Top of Text section

Public libraries have always been in the business of moving information and knowledge across networks. Checking out a book, taking it home on a bike or bus, and sharing its content in conversations with friends is the old-school way of networked information- sharing. Electronic networks are the currency of information-sharing today—a reality that libraries have understood for decades and that has prompted large investments by public libraries in digital infrastructure.

Yet some library facilities, especially in rural areas, are saddled with speeds that fall below the Federal Communications Commission’s 25 Megabits per second download threshold for consumer broadband. This is at a time when community anchor institutions such as libraries need speeds of at least 100 Mbps and, often, multi-gigabit networks.

What happens when libraries experience network upgrades that result in speeds orders of magnitude greater than they have previously had? The State of California offers insight into that question, as public libraries now are able to connect to the California Research and Education Network (CalREN). CalREN is managed by the nonprofit Corporation for Education Network Initiatives in California, or CENIC.

Over 80% of all library jurisdictions in California now have their internet connectivity and services through CENIC, which offers speeds of 1 to 100 Gbps to member institutions. As a result, many libraries have gone from relatively pedestrian network speeds in their facilities to gigabit-plus speeds. The leap in bandwidth has not, in some cases, been accompanied by new library initiatives to take full advantage of it.

To explore questions of how libraries respond to large increases in network speeds and how they can accelerate the development and uptake of innovative applications for gigabit connectivity, the Aspen Institute’s Dialogue on Public Libraries convened a series of discussions with library officials, technologists and other stakeholders in Sacramento, California on December 4-5, 2018. The meeting offered a number of examples where bandwidth can do more to help libraries serve communities, identified obstacles that stand in the way, and offered recommendations for overcoming these obstacles. The discussion revealed excitement and anticipation over the CENIC network, but also apprehension about two gaps:

  • The expectations gap: This is the gap between how stakeholders view libraries’ role in their communities and the scope of community challenges that CENIC connectivity can help libraries address.
  • The bandwidth-imagination gap: This is the gap between the huge upgrade in network capability and the ability of libraries to develop new programs and services that fully exploit CENIC bandwidth.

The expectations gap calls on a range of stakeholders—elected officials, community leaders, the private sector, and library professionals—to contemplate how CENIC bandwidth and public libraries can help address significant challenges in California communities. The bandwidth-imagination gap calls on libraries to look outward to partners to develop programs and services that take advantage of CENIC capacity.

Bottom of Text section
Top of Recorded information

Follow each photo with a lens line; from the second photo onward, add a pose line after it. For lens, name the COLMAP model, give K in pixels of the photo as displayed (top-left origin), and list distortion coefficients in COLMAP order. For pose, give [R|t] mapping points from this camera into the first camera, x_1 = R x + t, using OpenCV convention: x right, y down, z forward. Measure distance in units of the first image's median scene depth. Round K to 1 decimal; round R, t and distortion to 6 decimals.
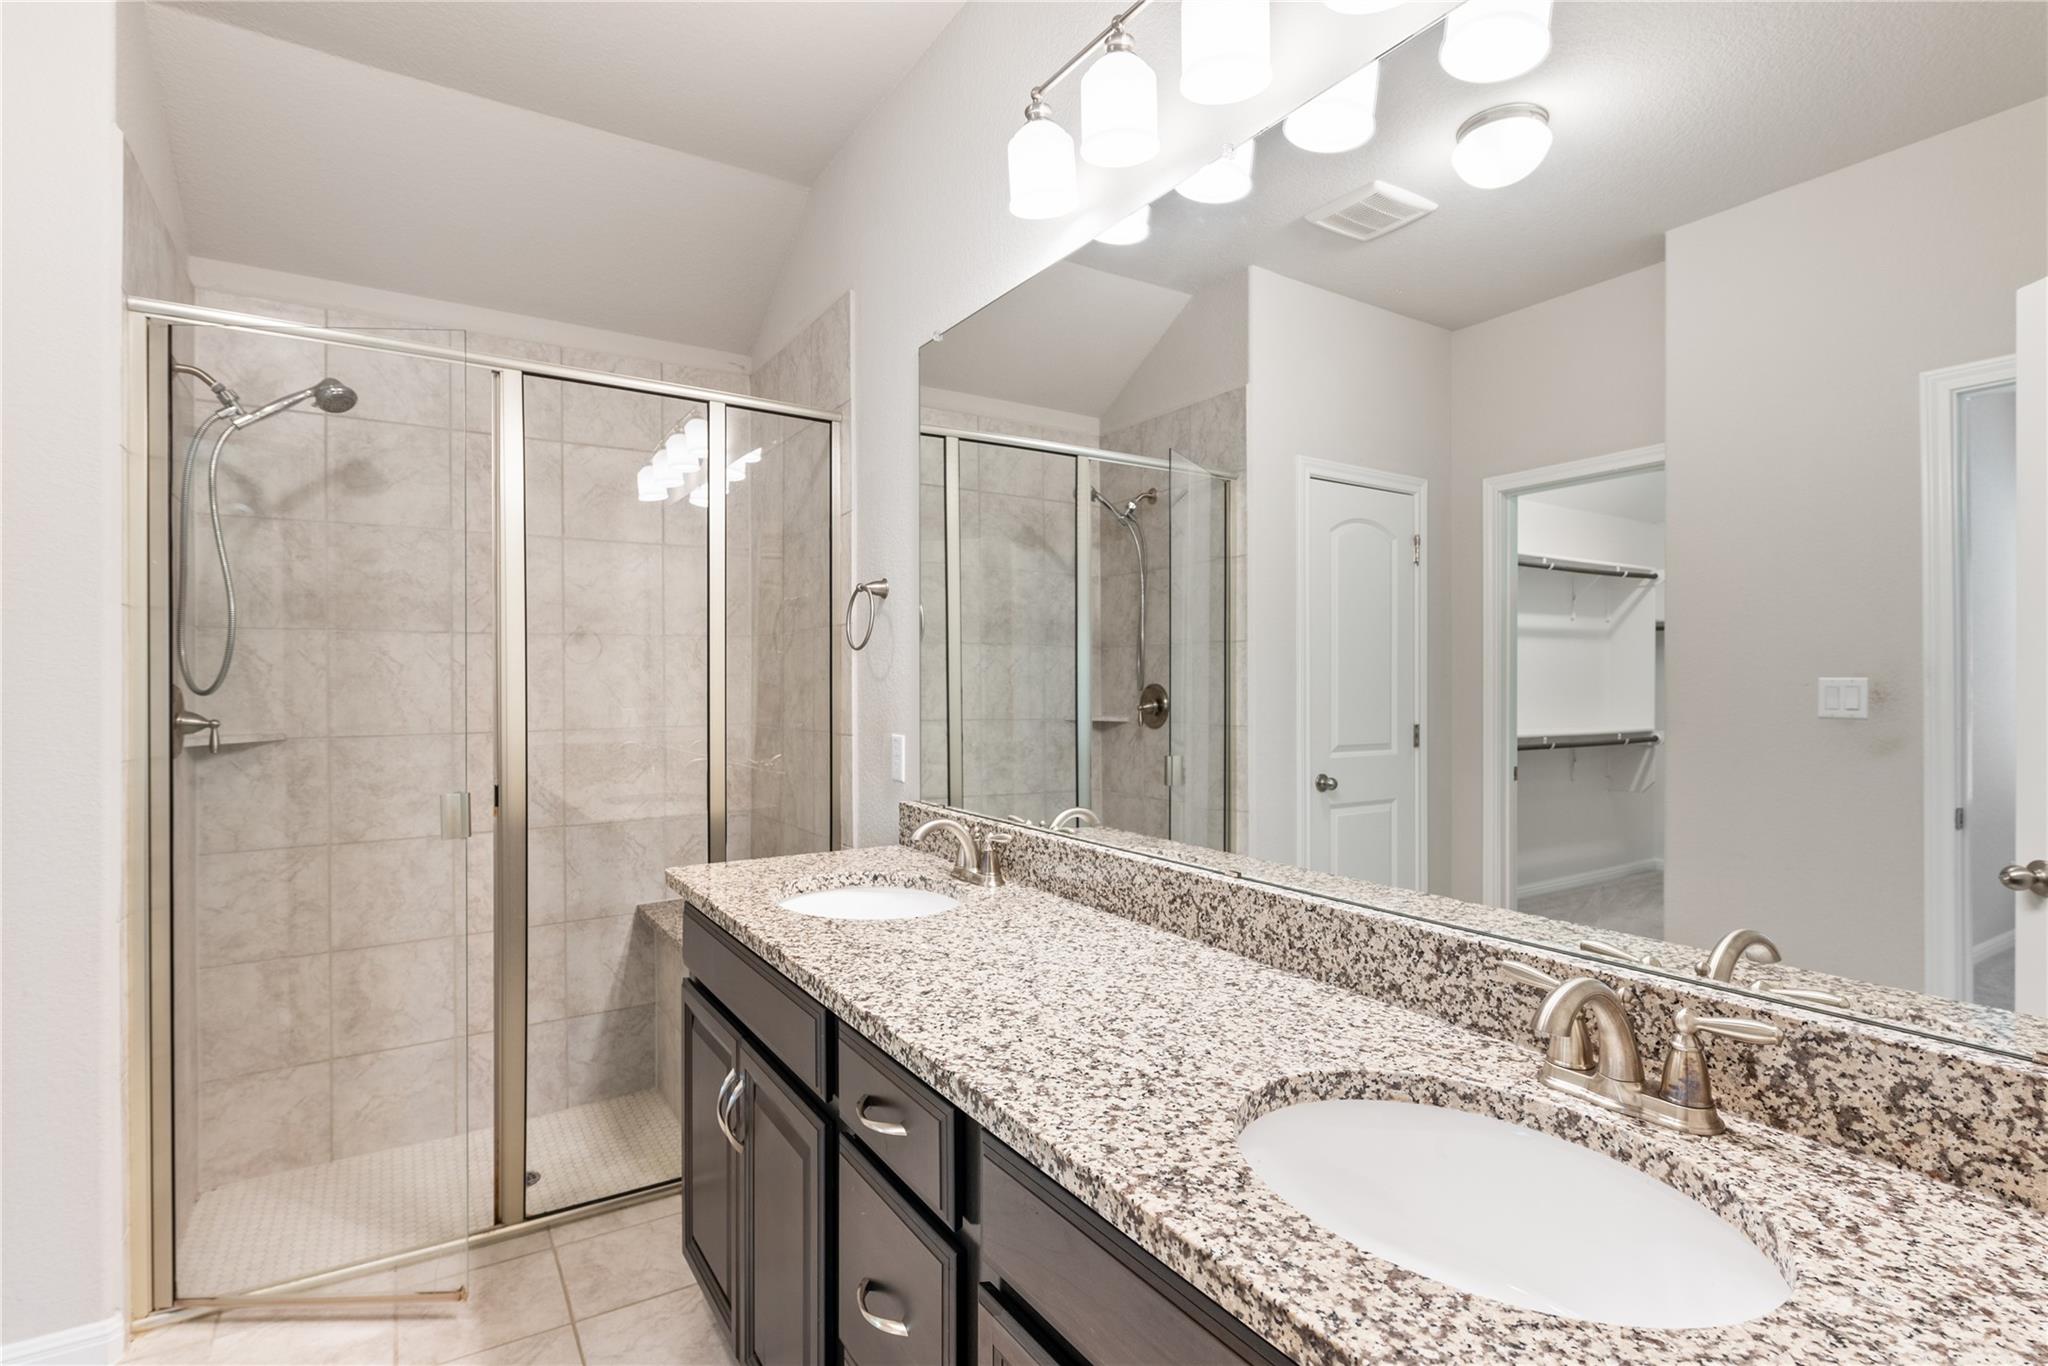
lens RADIAL K [[989.9, 0, 1024.0], [0, 989.9, 683.0], [0, 0, 1]] dist [-0.001303, -0.000567]
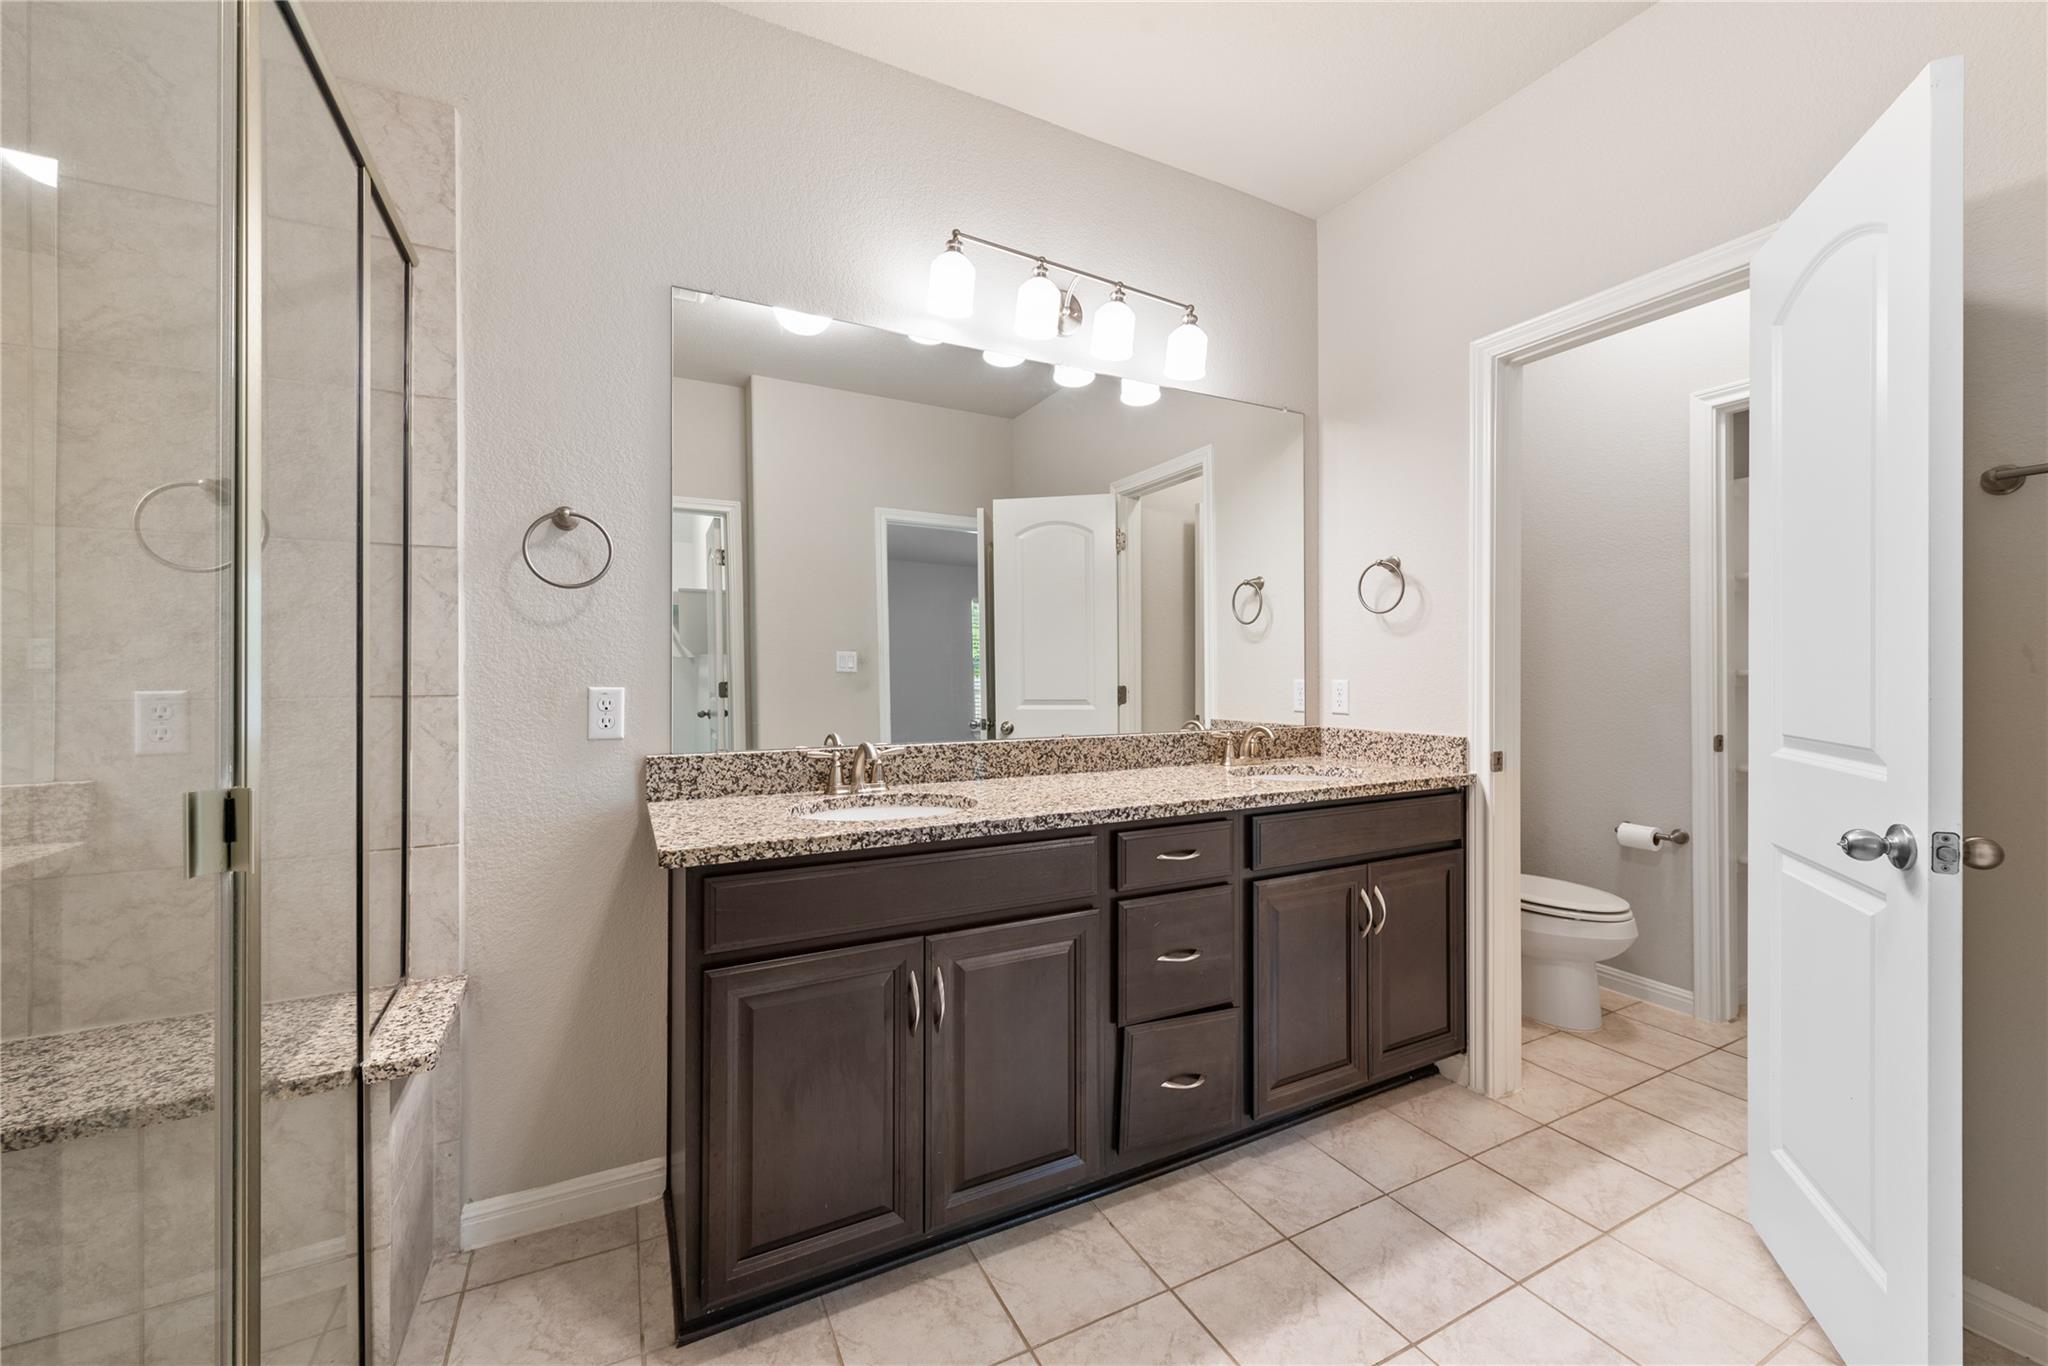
lens RADIAL K [[798.6, 0, 1035.9], [0, 798.6, 686.7], [0, 0, 1]] dist [0.009349, -0.002769]
pose [[0.083330, -0.018397, 0.996352, -1.442859], [0.001780, 0.999831, 0.018312, 0.069437], [-0.996520, 0.000247, 0.083348, 0.975066]]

Bottom of Recorded information

[Work task 1]: Transcribe the part of the library bandwidth text from "The expectations gap calls" to "of CENIC capacity.".
[Work task 2]: According to the library bandwidth text, what proportion of library jurisdictions in California now receive their internet connectivity and services through CENIC?

[Written answer 1]:
The expectations gap calls on a range of stakeholders—elected officials, community leaders, the private sector, and library professionals—to contemplate how CENIC bandwidth and public libraries can help address significant challenges in California communities. The bandwidth-imagination gap calls on libraries to look outward to partners to develop programs and services that take advantage of CENIC capacity.

[Written answer 2]: Over 80%.